Boris Becker war während seiner Tenniskarriere ein echter Ausnahmespieler. Nach dem Rückzug aus dem Sport und diversen privaten Eskapaden engagiert er sich nun als Trainer von Novak Djokovic. Warum er denkt, dass es Tennisspieler heute schwerer haben als früher, lesen Sie hier.

Laut Boris Becker haben es Tennis-Profis heutzutage schwer. Bild: Jerome Favre/dpa

49 Einzeltitel, 15 Doppelsiege und Gold bei den Olympischen Sommerspielen 1992 – Boris Becker kann auf eine lange und erfolgreiche Tenniskarriere zurückblicken. Nach seinem Rückzug vom Profisport machte er allerdings hauptsächlich durch seine "Besenkammer-Affäre" und eine Verurteilung wegen Steuerhinterziehung (auf Bewährung) von sich reden. Aktuell trainiert er den serbischen Tennis-Profi Novak Djokovic und ist der Meinung, dass viele heute ein falsches Bild vom Leben eines Tennisspielers hätten.

Boris Becker: "Das Leben als Tennisspieler ist kompliziert"
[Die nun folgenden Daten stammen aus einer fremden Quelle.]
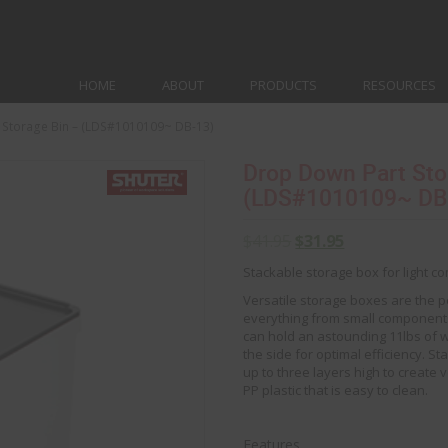
HOME
ABOUT
PRODUCTS
RESOURCES
 Storage Bin – (LDS#1010109~ DB-13)
Drop Down Part Sto
(LDS#1010109~ DB
$
41.95
$
31.95
Stackable storage box for light 
Versatile storage boxes are the p
everything from small components
can hold an astounding 11lbs of 
the side for optimal efficiency. 
up to three layers high to create 
PP plastic that is easy to clean.
Features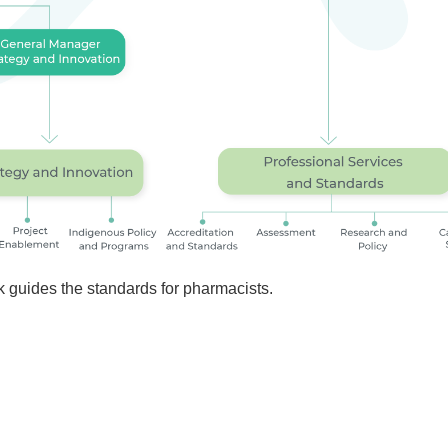
 guides the standards for pharmacists.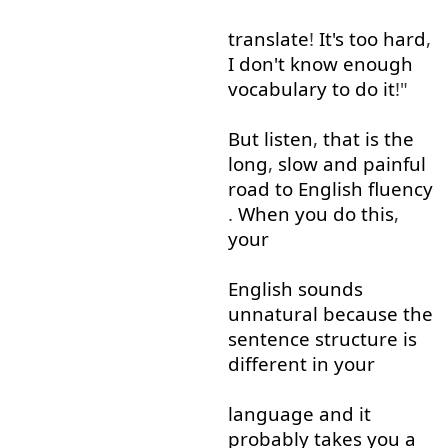
translate
!
It's
too
hard
,
I
don't
know
enough
vocabulary
to do
it
!"
But
listen
,
that is
the
long
,
slow
and
painful
road
to
English
fluency
.
When
you
do
this
,
your
English
sounds
unnatural
because
the
sentence
structure
is
different
in
your
language
and
it
probably
takes
you
a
Im Rahmen der Verleihung der Laureus Awards, die im Jahr 2000 von Becker mitbegründet wurden, äußerte sich der Ex-Sportler über die falschen Vorstellungen, die Zuschauer vom Leben eines Tennisspielers hätten. Laut einem Interview mit der italienischen Zeitung "Il Giornale" sei das Leben der heutigen Tennisstars viel komplizierter als zu seiner Zeit. Besonders in den sozialen Netzwerken müssten Sportler heute aufpassen, was sie von sich geben – vom Umgang mit den Medien kann Becker sicher ein Liedchen singen.
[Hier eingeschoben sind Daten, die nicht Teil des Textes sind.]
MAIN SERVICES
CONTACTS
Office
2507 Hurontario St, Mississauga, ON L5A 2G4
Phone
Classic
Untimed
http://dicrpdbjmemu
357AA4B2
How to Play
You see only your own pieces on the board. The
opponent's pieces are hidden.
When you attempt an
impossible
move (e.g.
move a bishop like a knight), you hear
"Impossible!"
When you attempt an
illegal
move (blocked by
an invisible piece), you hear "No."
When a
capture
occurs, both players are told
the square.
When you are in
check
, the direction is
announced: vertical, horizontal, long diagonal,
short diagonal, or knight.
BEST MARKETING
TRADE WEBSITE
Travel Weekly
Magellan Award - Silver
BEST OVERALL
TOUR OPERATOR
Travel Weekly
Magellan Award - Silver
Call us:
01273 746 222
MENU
Tennisspieler haben laut Boris Becker keine Freizeit

Auch das Privatleben leide laut Becker unter den Anforderungen des Profisports. Durch das ständige Training und die Vorbereitung auf kommende Turniere bleibe kaum Zeit für Familie und Freunde. Seiner Meinung nach sei es ein Wunder, wenn sich Spieler überhaupt vernünftig auf den Tennissport konzentrieren können. Zu groß seien die Ablenkungen im Sport, wie auch im Privaten. Dass man als Profisportler im Luxus schwelgen und die Zeit nur mit Shoppen verbringen würde, sei demnach eine Illusion.